Don’t embed secrets in system prompts. Credentials, API keys, and sensitive instructions in system prompts are recoverable through prompt extraction techniques. They don’t belong there.

Red team your own deployment. Ask your Glean instance questions a determined insider or external attacker would ask. You will learn things about your data estate.

The Honest Conclusion

Glean’s security posture is strong relative to the market. That’s not the point.

The point is that a platform which indexes everything and synthesizes across sources creates a risk model that certifications don’t fully address and traditional access controls weren’t designed for.
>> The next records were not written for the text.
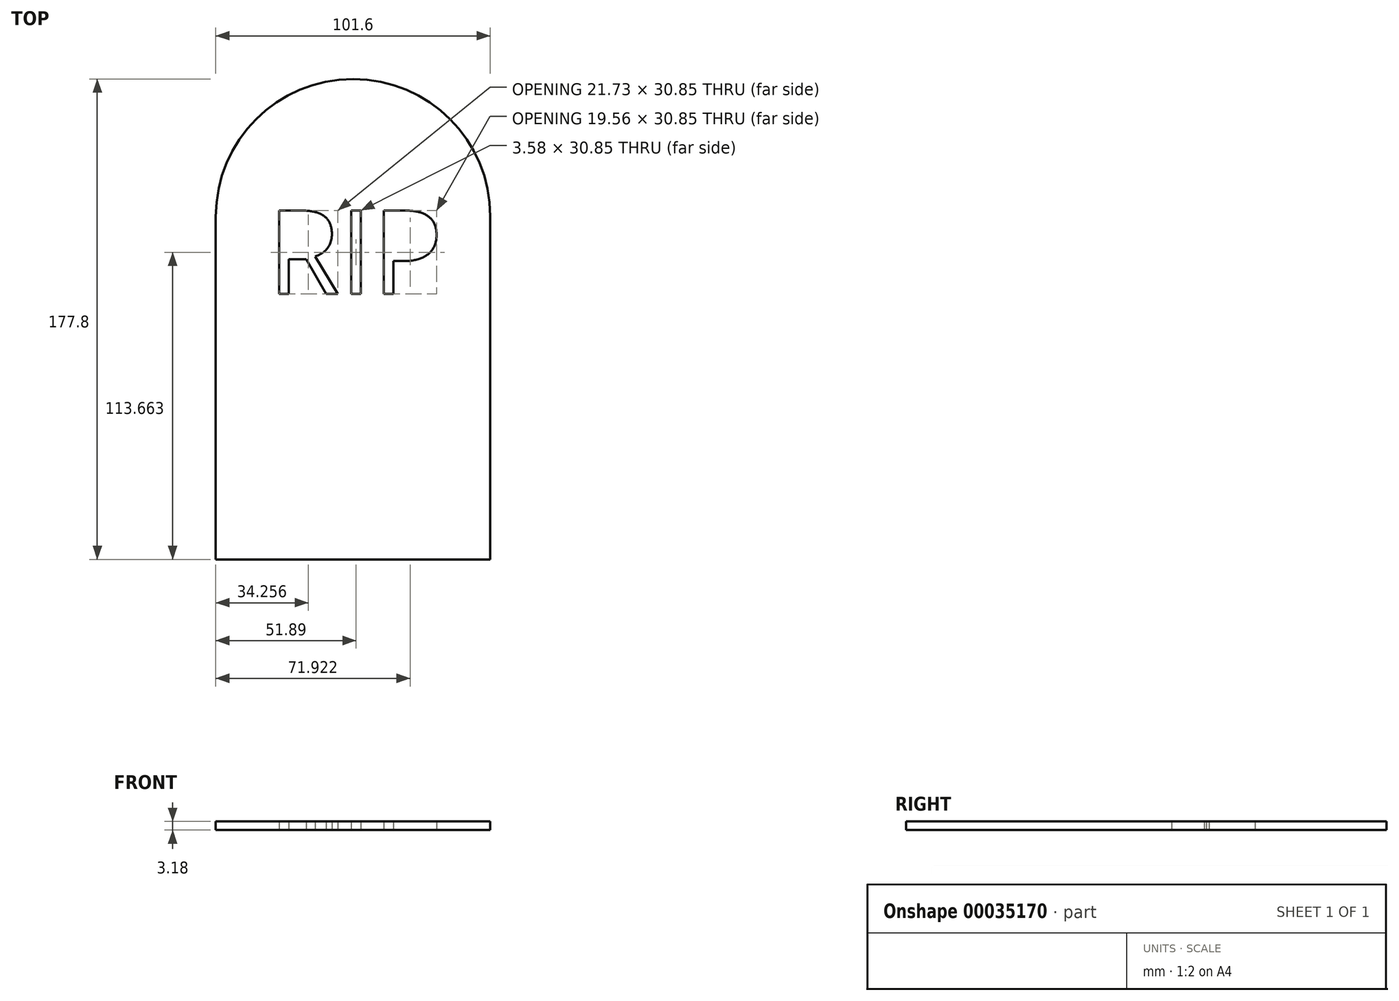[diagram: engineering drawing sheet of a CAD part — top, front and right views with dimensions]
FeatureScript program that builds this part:
annotation { "Feature Type Name" : "Feature", "Feature Type Description" : "" }
export const myFeature = defineFeature(function(context is Context, id is Id, definition is map)
    precondition{}
    {
        {
            var Q0;
            Q0=qCreatedBy(makeId("Top.planeOp"),FACE);
            var sketch = newSketch(context, id + "F0", { "sketchPlane" : qUnion([Q0])});
            skLineSegment(sketch, "E0.bottom", {"start": v(-43.65, -69.4) * mm, "end": v(57.95, -69.4) * mm});
            skLineSegment(sketch, "E0.top", {"start": v(-43.65, 57.6) * mm, "end": v(57.95, 57.6) * mm});
            skLineSegment(sketch, "E0.left", {"start": v(-43.65, -69.4) * mm, "end": v(-43.65, 57.6) * mm});
            skLineSegment(sketch, "E0.right", {"start": v(57.95, -69.4) * mm, "end": v(57.95, 57.6) * mm});
            skArc(sketch, "E1", {"start": v(57.95, 57.6) * mm, "mid": v(7.15, 108.4) * mm, "end": v(-43.65, 57.6) * mm});
            skText(sketch, "E2", { "text": "RIP", "fontName": "OpenSans-Regular.ttf"});
            const initialGuessF0  = {"E2": [-0.0245, 0.02885, 1, 0, 0.03111]};
            skSetInitialGuess(sketch, initialGuessF0);
            skSolve(sketch);
        }
        {
            var Q0;
            Q0=makeQuery(id+"F0.imprint","IMPRINT",FACE,{"disambiguationData":[TD([[makeQuery(id+"F0.imprint","IMPRINT",EDGE,{"derivedFrom":sQuery(id+"F0.wireOp",EDGE,"E0.bottom")}),1.0]])]});
            var Q1;
            Q1=makeQuery(id+"F0.imprint","IMPRINT",FACE,{"disambiguationData":[TD([[makeQuery(id+"F0.imprint","IMPRINT",EDGE,{"derivedFrom":sQuery(id+"F0.wireOp",EDGE,"E0.top")}),1.0]])]});
            extrude(context, id + "F1", {"entities" : qUnion([Q0, Q1]), "depth" : 3.17 * mm});
        }
    });
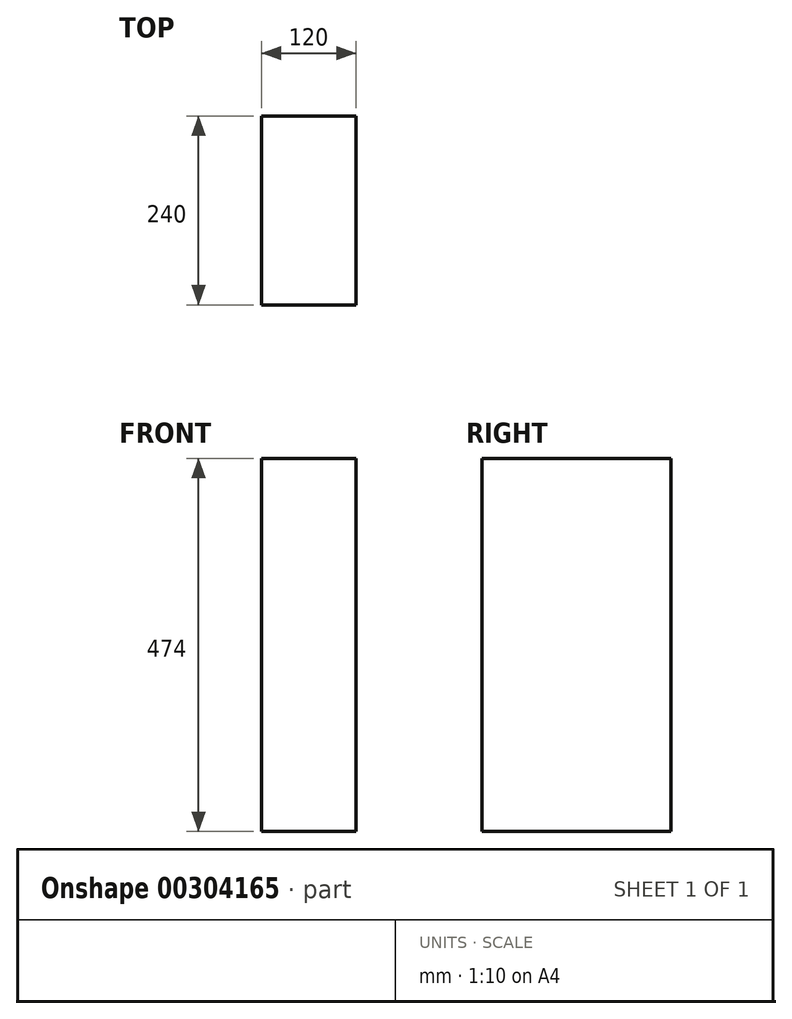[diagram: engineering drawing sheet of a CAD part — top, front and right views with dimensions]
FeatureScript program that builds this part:
annotation { "Feature Type Name" : "Feature", "Feature Type Description" : "" }
export const myFeature = defineFeature(function(context is Context, id is Id, definition is map)
    precondition{}
    {
        {
            var Q0;
            Q0=qCreatedBy(makeId("Top.planeOp"),FACE);
            var sketch = newSketch(context, id + "F0", { "sketchPlane" : qUnion([Q0])});
            skLineSegment(sketch, "E0.bottom", {"start": v(-54.34, 152.88) * mm, "end": v(65.66, 152.88) * mm});
            skLineSegment(sketch, "E0.top", {"start": v(-54.34, -87.12) * mm, "end": v(65.66, -87.12) * mm});
            skLineSegment(sketch, "E0.left", {"start": v(-54.34, 152.88) * mm, "end": v(-54.34, -87.12) * mm});
            skLineSegment(sketch, "E0.right", {"start": v(65.66, 152.88) * mm, "end": v(65.66, -87.12) * mm});
            skSolve(sketch);
        }
        {
            var Q0;
            Q0=makeQuery(id+"F0.imprint","IMPRINT",FACE,{"disambiguationData":[TD([[makeQuery(id+"F0.imprint","IMPRINT",EDGE,{"derivedFrom":sQuery(id+"F0.wireOp",EDGE,"E0.bottom")}),-1.0]])]});
            extrude(context, id + "F1", {"entities" : qUnion([Q0]), "depth" : 474 * mm});
        }
    });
The attack surface lives in the emergent behavior — in what becomes visible when fragmented, individually-authorized data gets synthesized at scale; in what becomes executable when agents gain write actions; in what becomes weaponizable when anyone with a Confluence account can influence what the LLM retrieves.

There are currently 402,599 enterprise AI agent hosts publicly reachable with no authentication, according to Capsule Security’s May 2026 report. Glean, properly deployed, is not in that category. But the attack class it belongs to — enterprise AI search and synthesis — is defining the next generation of data exposure risk. The question for every enterprise deploying these systems isn’t whether the vendor passed its audit. It’s whether the security model has caught up to the architecture.